# Hibernate @BatchSize



## Pacal (2. Dez 2009)

Hallo,

ich versuche mit der Hibernate-Annotation @BatchSize ein Paging beim Auslesen aus meiner MySQL-Datenbank aufzubauen. Dazu habe ich eine Klasse A die eine OneToMany Referenz auf B hat. B hat ein Attribut description:
[Java]
@Entity
public class A
{
   @Id
   protected String id;

   @OneToMany( cascade = CascadeType.ALL, fetch = FetchType.LAZY )
   @BatchSize( size = 10 )
   protected List<B> bList;
}

@Entity
public class A
{
    @Id
    protected String id;

    protected String description;
}
[/Java] 

Innerhalb einer laufenden Session lese ich später die B's aus A aus:
[Java]
List<A> dbA = session.createQuery( "from A a where a.id like ?" ).setString( 0, 1 ).list();
for( B b : dbA.getBList() )
{
     if( null != b.getId() && null != b.getDescription() )
     {
           System.out.println( b.getDescription() );
     }
}
[/Java]

Jetzt gibt mit das Programm aber nicht nur für die ersten 10 B's die Description sondern für alle aus. Dabei dachte ich dass für alle Objekte, die nach dem Batch-Size-Index von 10 kommen, alle Werte später nachgeladen werden und jetzt noch gar nicht bekannt sind.

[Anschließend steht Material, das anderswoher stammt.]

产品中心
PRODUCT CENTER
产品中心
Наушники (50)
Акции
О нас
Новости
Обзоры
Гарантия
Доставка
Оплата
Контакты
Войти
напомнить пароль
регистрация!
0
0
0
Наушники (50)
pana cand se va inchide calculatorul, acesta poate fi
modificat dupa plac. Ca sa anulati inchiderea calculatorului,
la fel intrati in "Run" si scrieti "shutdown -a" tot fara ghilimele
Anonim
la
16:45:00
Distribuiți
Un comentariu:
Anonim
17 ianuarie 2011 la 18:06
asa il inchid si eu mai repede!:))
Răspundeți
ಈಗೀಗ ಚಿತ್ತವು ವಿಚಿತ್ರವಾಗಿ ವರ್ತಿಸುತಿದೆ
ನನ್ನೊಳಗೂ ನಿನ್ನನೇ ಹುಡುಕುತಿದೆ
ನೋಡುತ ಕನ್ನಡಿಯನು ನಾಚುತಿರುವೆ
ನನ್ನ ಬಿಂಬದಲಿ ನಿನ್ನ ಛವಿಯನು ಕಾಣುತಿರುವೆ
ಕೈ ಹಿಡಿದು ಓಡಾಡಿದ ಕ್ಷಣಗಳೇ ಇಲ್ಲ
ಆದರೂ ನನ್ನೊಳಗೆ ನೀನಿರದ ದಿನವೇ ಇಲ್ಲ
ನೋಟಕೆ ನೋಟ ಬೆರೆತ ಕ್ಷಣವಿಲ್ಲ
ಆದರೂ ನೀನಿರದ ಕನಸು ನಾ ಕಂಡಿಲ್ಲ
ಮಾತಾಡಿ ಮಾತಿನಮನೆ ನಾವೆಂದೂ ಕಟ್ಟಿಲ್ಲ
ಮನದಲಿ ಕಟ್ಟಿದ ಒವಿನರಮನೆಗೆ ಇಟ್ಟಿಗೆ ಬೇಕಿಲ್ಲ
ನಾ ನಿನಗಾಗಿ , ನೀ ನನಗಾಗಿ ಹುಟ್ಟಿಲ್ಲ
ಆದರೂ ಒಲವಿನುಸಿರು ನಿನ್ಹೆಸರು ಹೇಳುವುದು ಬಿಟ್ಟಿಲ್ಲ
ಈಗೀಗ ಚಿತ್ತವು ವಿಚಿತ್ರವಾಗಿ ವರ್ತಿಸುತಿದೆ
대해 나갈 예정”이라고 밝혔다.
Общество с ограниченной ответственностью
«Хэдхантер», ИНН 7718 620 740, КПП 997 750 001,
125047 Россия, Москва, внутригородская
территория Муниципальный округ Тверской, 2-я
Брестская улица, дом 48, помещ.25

Wo kann mein Fehler liegen, wo könnte ich mehr über BatchSize nachlesen?

Grüße
Pacal


----------



## maki (2. Dez 2009)

@BatchSize hat rein gar nix mit Paging zu tun sondern mit lazy/eager Initialisierung 

Vielleciht hilft dir ja das hier: Hibernate - Tuning Queries Using Paging, Batch Size, and Fetch Joins | Javalobby


----------



## Pacal (3. Dez 2009)

Vielen Dank maki,
das war ja dann doch nicht so schwer wie ich dachte.


----------